Curing and Smoking Food for flavor and preservation.
To put it simply, Curing ham, bacon, fish, meat and other food is a matter of treating the food to flavor and preserve it.
Curing meat is chemically treating it, while observing food safety standards,
to keep the meat from spoiling. Meats can be dry cured or wet cured and although the processes are different, the results are very similar with some exceptions. The primary chemicals used for curing have been
used commercially and by individuals for years with proven results. They are,
salt (sodium chloride, NaCl), Sugar, Nitrates and Nitrites and Wood Smoke.
These curing chemicals not only help preserve the meat but also give it an
outstanding flavor if done correctly. Many cured meats can be eaten after being
smoked but without being cooked, like
beef jerky or chicken jerky.
Salt or sodium chloride is
regular table salt except without the iodine added. Salt is the primary
ingredient used in meat curing. Salt is hygroscopic, meaning that it absorbs
water so it works by dehydrating the meat, thus preventing the growth of some of
the harmful bacteria and it helps lower the pH of the meat. This lower pH helps
good bacteria like lactobacillus acidophilus grow which further lowers
the pH making it difficult for the harmful bacteria.
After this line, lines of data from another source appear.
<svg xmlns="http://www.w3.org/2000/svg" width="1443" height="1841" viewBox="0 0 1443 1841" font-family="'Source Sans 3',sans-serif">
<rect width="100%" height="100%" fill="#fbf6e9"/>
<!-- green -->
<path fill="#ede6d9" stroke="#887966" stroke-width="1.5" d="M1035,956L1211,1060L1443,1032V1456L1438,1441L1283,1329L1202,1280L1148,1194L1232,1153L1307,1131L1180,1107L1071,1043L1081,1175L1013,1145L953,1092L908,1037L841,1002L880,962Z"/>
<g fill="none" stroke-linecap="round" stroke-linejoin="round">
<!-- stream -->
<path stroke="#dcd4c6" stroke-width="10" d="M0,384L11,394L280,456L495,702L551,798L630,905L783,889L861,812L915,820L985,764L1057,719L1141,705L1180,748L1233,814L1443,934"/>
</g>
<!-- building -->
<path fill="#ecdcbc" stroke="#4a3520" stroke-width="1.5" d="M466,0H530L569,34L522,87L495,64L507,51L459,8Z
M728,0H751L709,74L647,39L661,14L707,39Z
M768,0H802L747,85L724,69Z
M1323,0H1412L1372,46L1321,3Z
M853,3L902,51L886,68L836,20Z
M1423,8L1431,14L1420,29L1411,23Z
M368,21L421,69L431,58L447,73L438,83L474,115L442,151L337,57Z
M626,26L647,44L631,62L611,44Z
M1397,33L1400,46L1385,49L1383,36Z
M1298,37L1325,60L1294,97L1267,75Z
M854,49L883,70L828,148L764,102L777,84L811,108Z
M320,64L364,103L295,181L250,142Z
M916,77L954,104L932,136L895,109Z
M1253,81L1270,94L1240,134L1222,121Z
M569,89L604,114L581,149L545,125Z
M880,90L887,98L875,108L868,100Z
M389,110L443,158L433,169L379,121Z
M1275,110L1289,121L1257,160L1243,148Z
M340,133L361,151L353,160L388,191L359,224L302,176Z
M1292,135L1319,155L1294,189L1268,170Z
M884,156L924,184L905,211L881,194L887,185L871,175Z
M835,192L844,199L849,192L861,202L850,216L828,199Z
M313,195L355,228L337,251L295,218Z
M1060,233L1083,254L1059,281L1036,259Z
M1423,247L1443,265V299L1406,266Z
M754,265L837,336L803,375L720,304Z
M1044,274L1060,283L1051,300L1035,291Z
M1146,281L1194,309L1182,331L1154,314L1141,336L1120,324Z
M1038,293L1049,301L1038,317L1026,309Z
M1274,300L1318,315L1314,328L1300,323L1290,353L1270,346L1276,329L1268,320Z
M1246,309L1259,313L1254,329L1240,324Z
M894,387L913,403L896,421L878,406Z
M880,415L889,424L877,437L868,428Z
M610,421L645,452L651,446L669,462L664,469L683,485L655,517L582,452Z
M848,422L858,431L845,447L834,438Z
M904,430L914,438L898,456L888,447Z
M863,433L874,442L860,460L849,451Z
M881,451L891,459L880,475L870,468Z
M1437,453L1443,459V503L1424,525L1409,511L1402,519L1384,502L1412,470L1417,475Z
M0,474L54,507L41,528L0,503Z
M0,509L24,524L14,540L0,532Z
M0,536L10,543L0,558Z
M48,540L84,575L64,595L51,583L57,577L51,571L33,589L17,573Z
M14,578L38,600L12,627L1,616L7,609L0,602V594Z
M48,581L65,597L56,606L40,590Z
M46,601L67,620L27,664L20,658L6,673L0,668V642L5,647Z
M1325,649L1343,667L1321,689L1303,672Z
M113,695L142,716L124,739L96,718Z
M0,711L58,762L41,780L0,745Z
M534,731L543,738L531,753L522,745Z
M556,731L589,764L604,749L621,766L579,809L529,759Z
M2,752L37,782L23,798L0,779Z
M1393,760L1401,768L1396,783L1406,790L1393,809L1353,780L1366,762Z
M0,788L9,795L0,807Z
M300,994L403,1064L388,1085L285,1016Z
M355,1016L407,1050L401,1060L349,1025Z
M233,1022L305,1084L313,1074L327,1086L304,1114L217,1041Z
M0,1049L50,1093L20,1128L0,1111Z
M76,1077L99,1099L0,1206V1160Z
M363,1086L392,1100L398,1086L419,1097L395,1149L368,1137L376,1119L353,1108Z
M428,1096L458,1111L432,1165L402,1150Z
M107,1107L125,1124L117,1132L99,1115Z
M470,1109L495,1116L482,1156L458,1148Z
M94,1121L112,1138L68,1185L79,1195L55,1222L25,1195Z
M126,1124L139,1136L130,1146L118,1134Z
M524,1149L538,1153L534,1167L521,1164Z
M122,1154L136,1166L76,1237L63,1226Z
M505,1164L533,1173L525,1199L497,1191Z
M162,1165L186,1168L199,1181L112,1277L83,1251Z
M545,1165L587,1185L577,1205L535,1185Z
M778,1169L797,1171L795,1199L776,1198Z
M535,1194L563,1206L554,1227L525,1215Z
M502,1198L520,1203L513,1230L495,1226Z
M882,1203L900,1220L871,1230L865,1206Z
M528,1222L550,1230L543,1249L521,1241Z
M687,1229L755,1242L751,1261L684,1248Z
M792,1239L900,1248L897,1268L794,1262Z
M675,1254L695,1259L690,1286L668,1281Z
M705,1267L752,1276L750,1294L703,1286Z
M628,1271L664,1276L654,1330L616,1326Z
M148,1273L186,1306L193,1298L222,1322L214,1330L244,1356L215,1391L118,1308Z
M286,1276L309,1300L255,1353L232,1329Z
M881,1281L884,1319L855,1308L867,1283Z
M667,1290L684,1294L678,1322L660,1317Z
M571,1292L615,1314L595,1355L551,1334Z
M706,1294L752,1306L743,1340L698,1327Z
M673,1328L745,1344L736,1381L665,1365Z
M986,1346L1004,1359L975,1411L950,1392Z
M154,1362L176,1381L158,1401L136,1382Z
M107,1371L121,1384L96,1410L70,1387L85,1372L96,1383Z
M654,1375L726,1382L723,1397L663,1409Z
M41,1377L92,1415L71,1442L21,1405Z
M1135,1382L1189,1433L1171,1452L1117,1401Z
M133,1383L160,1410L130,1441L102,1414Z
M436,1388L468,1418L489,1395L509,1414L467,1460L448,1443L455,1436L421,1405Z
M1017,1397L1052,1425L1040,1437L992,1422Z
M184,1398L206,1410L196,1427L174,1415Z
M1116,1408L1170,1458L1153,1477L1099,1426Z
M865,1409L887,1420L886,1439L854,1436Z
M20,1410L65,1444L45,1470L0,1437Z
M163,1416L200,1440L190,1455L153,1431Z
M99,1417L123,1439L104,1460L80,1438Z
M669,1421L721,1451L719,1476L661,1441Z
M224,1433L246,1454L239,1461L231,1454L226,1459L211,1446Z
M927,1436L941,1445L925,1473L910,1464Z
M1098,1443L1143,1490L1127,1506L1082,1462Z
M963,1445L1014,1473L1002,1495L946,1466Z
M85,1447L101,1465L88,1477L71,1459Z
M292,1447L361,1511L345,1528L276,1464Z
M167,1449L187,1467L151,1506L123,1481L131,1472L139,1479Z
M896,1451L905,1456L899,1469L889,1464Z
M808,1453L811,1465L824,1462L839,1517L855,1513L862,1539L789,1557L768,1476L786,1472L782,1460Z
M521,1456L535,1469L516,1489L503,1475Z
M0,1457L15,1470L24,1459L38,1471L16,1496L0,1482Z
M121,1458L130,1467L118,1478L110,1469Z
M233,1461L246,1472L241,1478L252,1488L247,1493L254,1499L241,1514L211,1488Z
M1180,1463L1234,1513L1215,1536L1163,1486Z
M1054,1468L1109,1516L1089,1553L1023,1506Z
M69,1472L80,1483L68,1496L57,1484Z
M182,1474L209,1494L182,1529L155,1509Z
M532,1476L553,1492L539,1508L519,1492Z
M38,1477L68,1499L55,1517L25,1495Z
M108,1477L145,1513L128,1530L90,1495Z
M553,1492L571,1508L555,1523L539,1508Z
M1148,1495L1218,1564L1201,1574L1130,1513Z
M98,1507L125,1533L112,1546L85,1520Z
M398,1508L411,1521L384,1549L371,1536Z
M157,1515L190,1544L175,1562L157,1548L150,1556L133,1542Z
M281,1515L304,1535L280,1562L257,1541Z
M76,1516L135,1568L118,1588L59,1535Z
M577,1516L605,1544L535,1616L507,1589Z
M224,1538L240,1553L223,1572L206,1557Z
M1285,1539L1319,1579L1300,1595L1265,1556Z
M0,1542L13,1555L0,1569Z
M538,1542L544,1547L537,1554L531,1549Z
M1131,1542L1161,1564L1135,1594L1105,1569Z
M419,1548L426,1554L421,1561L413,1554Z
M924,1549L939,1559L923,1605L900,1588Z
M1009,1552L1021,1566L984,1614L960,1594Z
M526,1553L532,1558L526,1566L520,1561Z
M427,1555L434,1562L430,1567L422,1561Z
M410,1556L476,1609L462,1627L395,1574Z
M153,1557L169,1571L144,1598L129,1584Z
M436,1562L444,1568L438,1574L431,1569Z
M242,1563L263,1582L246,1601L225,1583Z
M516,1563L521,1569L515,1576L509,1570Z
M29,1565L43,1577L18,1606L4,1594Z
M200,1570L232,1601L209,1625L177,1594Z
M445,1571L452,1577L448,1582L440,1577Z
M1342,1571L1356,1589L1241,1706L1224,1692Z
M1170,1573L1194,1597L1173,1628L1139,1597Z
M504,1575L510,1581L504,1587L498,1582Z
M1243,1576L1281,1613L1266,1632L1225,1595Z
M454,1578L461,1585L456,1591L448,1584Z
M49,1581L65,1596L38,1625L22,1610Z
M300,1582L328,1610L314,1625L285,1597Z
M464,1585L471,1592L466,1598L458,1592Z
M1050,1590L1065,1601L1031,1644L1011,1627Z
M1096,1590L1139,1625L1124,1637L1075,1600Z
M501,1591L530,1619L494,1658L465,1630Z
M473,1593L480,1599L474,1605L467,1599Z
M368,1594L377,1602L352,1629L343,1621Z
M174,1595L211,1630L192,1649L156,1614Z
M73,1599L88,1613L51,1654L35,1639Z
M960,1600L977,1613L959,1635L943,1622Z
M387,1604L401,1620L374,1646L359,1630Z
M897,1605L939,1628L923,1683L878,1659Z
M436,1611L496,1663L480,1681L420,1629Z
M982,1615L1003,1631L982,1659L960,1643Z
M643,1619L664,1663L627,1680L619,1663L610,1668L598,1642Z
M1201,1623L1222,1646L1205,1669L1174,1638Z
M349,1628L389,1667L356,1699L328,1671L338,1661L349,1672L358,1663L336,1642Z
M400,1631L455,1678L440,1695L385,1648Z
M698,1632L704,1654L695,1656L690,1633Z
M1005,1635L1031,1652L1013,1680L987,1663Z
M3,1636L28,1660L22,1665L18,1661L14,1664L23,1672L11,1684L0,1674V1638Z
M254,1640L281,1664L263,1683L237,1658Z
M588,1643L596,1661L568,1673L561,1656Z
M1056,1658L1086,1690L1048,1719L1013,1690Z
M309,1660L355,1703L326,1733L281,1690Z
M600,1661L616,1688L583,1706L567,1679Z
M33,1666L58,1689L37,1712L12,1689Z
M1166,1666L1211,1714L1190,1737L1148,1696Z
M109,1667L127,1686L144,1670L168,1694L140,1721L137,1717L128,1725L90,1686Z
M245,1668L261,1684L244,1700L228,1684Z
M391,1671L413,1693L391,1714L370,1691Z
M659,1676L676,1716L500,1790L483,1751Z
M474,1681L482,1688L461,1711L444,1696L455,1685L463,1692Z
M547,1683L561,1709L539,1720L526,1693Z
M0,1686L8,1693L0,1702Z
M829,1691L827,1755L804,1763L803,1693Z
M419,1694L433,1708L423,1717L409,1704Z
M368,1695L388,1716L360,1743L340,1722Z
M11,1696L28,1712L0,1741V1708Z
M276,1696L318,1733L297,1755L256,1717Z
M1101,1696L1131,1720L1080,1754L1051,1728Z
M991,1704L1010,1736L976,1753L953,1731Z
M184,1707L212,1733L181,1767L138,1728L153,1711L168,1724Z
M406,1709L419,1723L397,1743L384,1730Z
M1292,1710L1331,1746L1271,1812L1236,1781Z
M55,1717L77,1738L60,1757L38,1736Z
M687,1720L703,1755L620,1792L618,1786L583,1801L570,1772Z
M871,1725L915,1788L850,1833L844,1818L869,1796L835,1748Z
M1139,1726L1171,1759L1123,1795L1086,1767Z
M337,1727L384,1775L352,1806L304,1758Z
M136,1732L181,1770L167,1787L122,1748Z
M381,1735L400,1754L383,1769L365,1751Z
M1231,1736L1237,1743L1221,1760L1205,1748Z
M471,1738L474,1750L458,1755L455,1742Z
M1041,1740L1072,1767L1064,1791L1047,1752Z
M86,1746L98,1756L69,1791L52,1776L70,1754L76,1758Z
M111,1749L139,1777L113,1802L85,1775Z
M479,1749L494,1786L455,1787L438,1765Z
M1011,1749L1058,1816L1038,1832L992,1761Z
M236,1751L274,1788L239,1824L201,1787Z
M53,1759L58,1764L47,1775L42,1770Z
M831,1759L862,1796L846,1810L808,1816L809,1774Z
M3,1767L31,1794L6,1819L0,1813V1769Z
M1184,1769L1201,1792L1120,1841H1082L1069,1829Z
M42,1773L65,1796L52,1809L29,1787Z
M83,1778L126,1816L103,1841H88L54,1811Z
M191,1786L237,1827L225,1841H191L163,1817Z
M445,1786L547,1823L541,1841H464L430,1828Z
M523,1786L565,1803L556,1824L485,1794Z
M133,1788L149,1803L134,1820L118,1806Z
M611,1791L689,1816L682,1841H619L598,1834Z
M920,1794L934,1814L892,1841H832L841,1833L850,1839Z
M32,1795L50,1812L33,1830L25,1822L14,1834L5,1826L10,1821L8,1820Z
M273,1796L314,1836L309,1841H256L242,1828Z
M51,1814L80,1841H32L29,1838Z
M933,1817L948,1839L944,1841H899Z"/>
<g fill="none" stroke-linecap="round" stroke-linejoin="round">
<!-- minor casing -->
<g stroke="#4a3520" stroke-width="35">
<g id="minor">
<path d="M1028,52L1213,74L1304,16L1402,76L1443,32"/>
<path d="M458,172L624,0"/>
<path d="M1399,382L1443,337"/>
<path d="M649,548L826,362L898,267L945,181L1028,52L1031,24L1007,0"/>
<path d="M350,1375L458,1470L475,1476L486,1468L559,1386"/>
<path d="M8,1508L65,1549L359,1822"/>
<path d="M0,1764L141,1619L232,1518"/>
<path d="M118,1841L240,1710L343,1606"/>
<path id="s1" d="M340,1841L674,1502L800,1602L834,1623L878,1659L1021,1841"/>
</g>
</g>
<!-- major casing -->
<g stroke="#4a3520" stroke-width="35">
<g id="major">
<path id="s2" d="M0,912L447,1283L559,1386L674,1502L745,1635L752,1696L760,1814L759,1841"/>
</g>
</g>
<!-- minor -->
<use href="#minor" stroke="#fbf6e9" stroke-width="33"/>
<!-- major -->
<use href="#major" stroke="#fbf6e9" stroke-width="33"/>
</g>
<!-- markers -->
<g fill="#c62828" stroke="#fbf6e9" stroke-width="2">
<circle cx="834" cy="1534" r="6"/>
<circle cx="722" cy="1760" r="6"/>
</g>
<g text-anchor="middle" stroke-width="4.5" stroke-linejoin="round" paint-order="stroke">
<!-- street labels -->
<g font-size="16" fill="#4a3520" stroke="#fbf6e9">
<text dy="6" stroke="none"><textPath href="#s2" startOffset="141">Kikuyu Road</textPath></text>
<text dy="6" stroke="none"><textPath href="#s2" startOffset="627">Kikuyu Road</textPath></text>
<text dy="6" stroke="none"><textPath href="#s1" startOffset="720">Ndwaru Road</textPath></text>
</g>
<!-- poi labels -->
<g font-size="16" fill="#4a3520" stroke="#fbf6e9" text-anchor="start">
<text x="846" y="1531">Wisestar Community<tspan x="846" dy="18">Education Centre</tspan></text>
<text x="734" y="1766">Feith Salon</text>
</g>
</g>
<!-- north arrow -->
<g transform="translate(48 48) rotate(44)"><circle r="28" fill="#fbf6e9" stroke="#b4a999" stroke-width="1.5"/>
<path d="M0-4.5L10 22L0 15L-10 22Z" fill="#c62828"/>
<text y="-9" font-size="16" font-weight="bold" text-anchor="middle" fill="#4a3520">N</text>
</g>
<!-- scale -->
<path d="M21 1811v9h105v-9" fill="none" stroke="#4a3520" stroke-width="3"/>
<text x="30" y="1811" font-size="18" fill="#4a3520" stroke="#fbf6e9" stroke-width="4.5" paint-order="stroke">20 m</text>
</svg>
Salt also causes the
soluble meat proteins to come to the surface of the meat and solidify forming a
dry skin which bacteria cannot penetrate.
Sugar is used in curing
meat because, like salt, it is hygroscopic and thereby absorbs water as well,
It also feeds the beneficial bacteria like Lactobacillus which create and
environment not well suited for the harmful bacteria. The type of sugar used in
meat curing can vary form syrups like corn syrup and maple syrup to things like
honey and brown or white cane sugar. This added sugar does not flavor the meat
with a sweet taste but it does help tame the harshness of other curing agents.
Nitrates and nitrites
Nitrates like potassium
nitrate or sodium nitrate are typically used as a meat preservative together
with salt. The combination is
typically called a curing salt or pink salt. The pink salt is died pink sot that
it will not be confused with table salt.
Nitrates were a typical
contaminate of natural salt and as a result were discovered to assist in meat
preservation by early civilizations. Nitrate and nitrite is a very effective
inhibitor of the growth of Clostridium botulinum, the bacteria that
causes botulism poisoning. They not only help kill bacteria, but also produce a
characteristic flavor and give meat a pink or red color like the familiar cured
ham. Smoking ham,
bacon and other meat products also helps give it
a pink color. Much controversy has surrounded the use of nitrite in
recent years. However, this has been settled and all sausage products produced
using nitrite have been shown to be free of the known carcinogens.
Meat can also be preserved
by smoking with real wood
smoke in a
variety of flavors. When
hot smoking, the meat is further dried
and the surface of the meat is taken to a temperature above 140 F which kills
any living bacteria. The smoking process also dries the meat to help preserve
it. Cold smoking also helps dry and
preserve the meat. The smoking of meat also give meat that great wood smoked
flavor which one of the primary reasons for smoking. Like all curing
methods it is very important to adjust the
amount of smoke being used to get the right flavor.